Let’s back up. What is the goal here? You already know you can display them both when they aren’t interactive. What are your actual needs?
As for what is going on currently when you run code cell 2 as interactive and then try to run code cell 3, I have a guess without running your non-reproducible code:
You are getting to the first plot in code cell 2 ( I suspect it is a blue set of points on the line?) and making it the active interactive plot. It plots the time and speed from data data = pd.read_csv(r"PathToData")
. It sits there being interactive because you set it to be.
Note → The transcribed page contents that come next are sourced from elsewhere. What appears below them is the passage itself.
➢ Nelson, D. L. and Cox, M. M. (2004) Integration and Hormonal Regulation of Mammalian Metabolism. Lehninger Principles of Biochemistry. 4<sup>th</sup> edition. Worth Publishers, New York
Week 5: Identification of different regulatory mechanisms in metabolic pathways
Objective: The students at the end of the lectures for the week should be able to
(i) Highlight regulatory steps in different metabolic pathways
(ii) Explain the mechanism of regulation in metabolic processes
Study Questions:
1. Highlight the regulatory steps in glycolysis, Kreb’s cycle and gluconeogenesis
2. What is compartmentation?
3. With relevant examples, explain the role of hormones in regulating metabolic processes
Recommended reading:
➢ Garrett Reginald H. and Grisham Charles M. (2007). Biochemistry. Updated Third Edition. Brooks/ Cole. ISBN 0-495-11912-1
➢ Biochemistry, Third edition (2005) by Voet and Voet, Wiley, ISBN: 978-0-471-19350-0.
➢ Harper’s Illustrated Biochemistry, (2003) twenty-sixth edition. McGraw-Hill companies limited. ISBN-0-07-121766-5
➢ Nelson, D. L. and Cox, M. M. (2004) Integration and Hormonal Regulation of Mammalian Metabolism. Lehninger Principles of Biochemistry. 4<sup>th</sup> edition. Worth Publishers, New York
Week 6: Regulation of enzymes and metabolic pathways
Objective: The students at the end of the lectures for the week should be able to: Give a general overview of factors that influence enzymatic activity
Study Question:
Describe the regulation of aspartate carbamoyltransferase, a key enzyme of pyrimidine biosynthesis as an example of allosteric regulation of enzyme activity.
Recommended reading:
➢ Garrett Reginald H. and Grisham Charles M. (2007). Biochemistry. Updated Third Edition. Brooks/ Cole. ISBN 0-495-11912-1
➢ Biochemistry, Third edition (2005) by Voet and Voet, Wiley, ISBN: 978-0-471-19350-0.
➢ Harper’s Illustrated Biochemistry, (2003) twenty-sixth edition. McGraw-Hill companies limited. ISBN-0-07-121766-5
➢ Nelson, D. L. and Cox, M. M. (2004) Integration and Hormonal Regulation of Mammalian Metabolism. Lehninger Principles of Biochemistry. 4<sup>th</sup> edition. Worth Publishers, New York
Alright, next you try running code cell 3. You have made the same variables and tell matplotlib to plot them. It plots them in the currently active interactive plot and you see them as the points making the orange line on the same plot above in code cell 2, right?
There’s a simpler model spelled out here. (One of the big reasons I point this out is because what you provide isn’t reproducible. We don’t have the files for data = pd.read_csv(r"PathToData")
and data = pd.read_csv(r"PathToData2")
. To get back information most pertinent to your needs, when posting at forums like this one you’d need to provide toy data or randomly generated versions that substitute in for that each data
is. One popular option folks use is to have numpy to randomly generate an array something similar to what you have.)
You may want to work through what the original person posting wrote and the long first reply to get a better idea of how matplotlib and ipympl are expected to work in conjunction with the Python kernel in Jupyter. There’s several other pertinent exchanges in that thread, too. Because it is complicated (plus see the four approaches shown here, this is sort of why I’m asking your goal here.
My feeling is that you may probably be good with the use of subplots with ipympl, see here? That issues thread may provide other options to test. (Though in my hands, using plt.plot()
subsequent times kept adding lines, and because I wasn’t defining axes I could not clear of lines using ax.cla()
or [l.remove() for l in ax.lines]
or ax.lines = []
as I usually do.)
Alternatively, maybe you just need to put %matplotlib ipympl
at the top of each cell? (That option was mentioned there, too.) And then run your first code cell and then in turn your secondd. Importantly, you cannot do Run All Cells
/ Kernel
> Restart Kernel and Run All Cells
or it doesn’t fully display the first plot, only the second. Running in each in turn didn’t exhibit that quirk where it shows empty space in place of where the first plot should show.
These two cells in the same notebook running in JupyterLab Version 3.4.8 worked for me:
Code Cell 1
%matplotlib ipympl
# based on https://mpl-interactions.readthedocs.io/en/stable/examples/plot.html , run `%pip install mpl_interactions` first!
import numpy as np
import matplotlib.pyplot as plt
import mpl_interactions.ipyplot as iplt
x = np.linspace(0, np.pi, 100)
tau = np.linspace(0.5, 10, 100)
beta = np.linspace(1, 10, 100)
def f1(x, tau, beta):
return np.sin(x * tau) * x * beta
def f2(x, tau, beta):
return np.sin(x * beta) * x * tau
fig, ax = plt.subplots()
controls = iplt.plot(x, f1, tau=tau, beta=beta, label="f1")
iplt.plot(x, f2, label="f2", controls=controls)
_ = plt.legend()
Code cell 2
%matplotlib ipympl
import numpy as np
import matplotlib.pyplot as plt
import mpl_interactions.ipyplot as iplt
x2 = np.linspace(0, np.pi, 100)
tau2 = np.linspace(0.5, 10, 100)
beta2 = np.linspace(1, 10, 100)
def f3(x2, tau2, beta2):
return np.sin(x2 * tau2) * x2 * beta2
def f4(x2, tau2, beta2):
return np.sin(x2 * beta2) * x2 * tau2
fig, ax = plt.subplots()
controls = iplt.plot(x2, f3, tau2=tau2, beta2=beta2, label="f3")
iplt.plot(x2, f4, label="f4", controls=controls)
_ = plt.legend()
Each will be interactive in turn as they are run separately.
Note that I could also just paste Code cell 1 twice in the running .ipynb
file and step through using them, too, and it seemed to work. This is more in line with your provided code because you use the same variables data
, speed
and time
over in each, while reassigning them in between. I specifically made the variables and functions different in the code blocks to emphasize the plots can also be unrelated and in the same notebook file in separate cells.